There’s little Anton (10) who, despite the struggles of his family that scavenges for a living, takes pride in his being able to attend school and access medical care when he gets sick.
These and many other signs of progress are why Arnie Lacson, our community center coordinator, finds meaning in what she does.
“Paradise Village may be one of our most depressed and dangerous areas, but children here are getting the help and tools they need through CI as they grow,” Arnie says. “Despite their distance from the community center, they do their best to come here for our services. One of the best ways we are helping them is giving them access to health education, checkups and medicines, considering the health risks in their environment.”
These services and benefits are critical for young kids who sometimes get too sick from hunger or disease that they miss classes or drop out. CI provides help that makes their lives more bearable, such as feeding malnourished children in food-poor families and educating them on proper nutrition.

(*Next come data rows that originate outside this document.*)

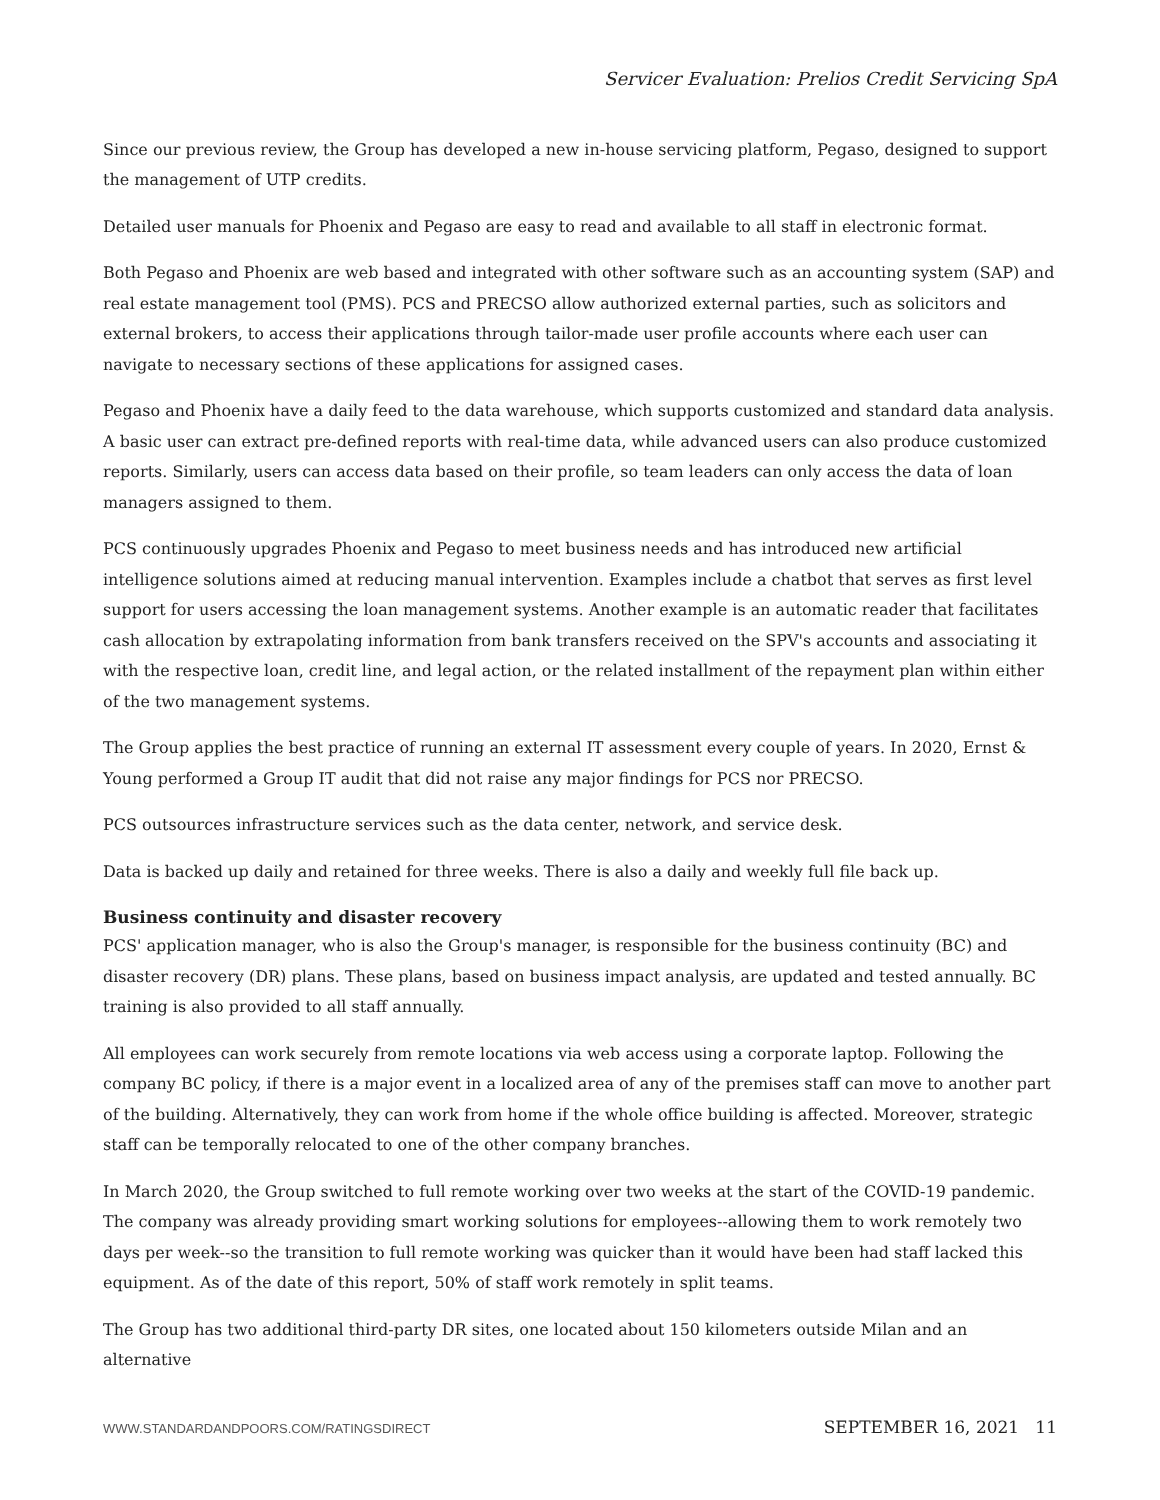Servicer Evaluation: Prelios Credit Servicing SpA
Since our previous review, the Group has developed a new in-house servicing platform, Pegaso, designed to support the management of UTP credits.
Detailed user manuals for Phoenix and Pegaso are easy to read and available to all staff in electronic format.
Both Pegaso and Phoenix are web based and integrated with other software such as an accounting system (SAP) and real estate management tool (PMS). PCS and PRECSO allow authorized external parties, such as solicitors and external brokers, to access their applications through tailor-made user profile accounts where each user can navigate to necessary sections of these applications for assigned cases.
Pegaso and Phoenix have a daily feed to the data warehouse, which supports customized and standard data analysis. A basic user can extract pre-defined reports with real-time data, while advanced users can also produce customized reports. Similarly, users can access data based on their profile, so team leaders can only access the data of loan managers assigned to them.
PCS continuously upgrades Phoenix and Pegaso to meet business needs and has introduced new artificial intelligence solutions aimed at reducing manual intervention. Examples include a chatbot that serves as first level support for users accessing the loan management systems. Another example is an automatic reader that facilitates cash allocation by extrapolating information from bank transfers received on the SPV's accounts and associating it with the respective loan, credit line, and legal action, or the related installment of the repayment plan within either of the two management systems.
The Group applies the best practice of running an external IT assessment every couple of years. In 2020, Ernst & Young performed a Group IT audit that did not raise any major findings for PCS nor PRECSO.
PCS outsources infrastructure services such as the data center, network, and service desk.
Data is backed up daily and retained for three weeks. There is also a daily and weekly full file back up.
Business continuity and disaster recovery
PCS' application manager, who is also the Group's manager, is responsible for the business continuity (BC) and disaster recovery (DR) plans. These plans, based on business impact analysis, are updated and tested annually. BC training is also provided to all staff annually.
All employees can work securely from remote locations via web access using a corporate laptop. Following the company BC policy, if there is a major event in a localized area of any of the premises staff can move to another part of the building. Alternatively, they can work from home if the whole office building is affected. Moreover, strategic staff can be temporally relocated to one of the other company branches.
In March 2020, the Group switched to full remote working over two weeks at the start of the COVID-19 pandemic. The company was already providing smart working solutions for employees--allowing them to work remotely two days per week--so the transition to full remote working was quicker than it would have been had staff lacked this equipment. As of the date of this report, 50% of staff work remotely in split teams.
The Group has two additional third-party DR sites, one located about 150 kilometers outside Milan and an alternative
WWW.STANDARDANDPOORS.COM/RATINGSDIRECT SEPTEMBER 16, 2021 11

Youth leaders have taken charge — teaching kids in the community about child rights, promoting waste management and organizing massive cleanups.
Child poverty and danger here are real, but so is hope, especially when I see our field staff, volunteers, families and empowered teens working hand in hand. With CI, the nearly crippled Paradise Village has found a crutch, a crucial life support, to emerge strong against the odds.
It is easy to say that no one should live in Paradise Village. No kids should be here. But the reality is that they are here, trying to take root and to build a future out of what they have.
If I had my way, I would rewrite the fate of this community and turn it into what we all envision paradise to be. But this is no fiction or fantasy. In fact, I feel like I can never write enough about it. And I will never be able to write it out of me.
But we have the key to rewriting 300 children’s stories here to give them better endings: sponsorship. The effects of sponsorship are making silent waves here that, in the long term, will be more powerful than any danger.
Paradise Village is a huge reminder of an opportunity to help. We must keep breathing life into it, or it will turn into a hopeless wasteland.
We cannot leave children behind. Paradise Village, like many poor places in the world, is all of us.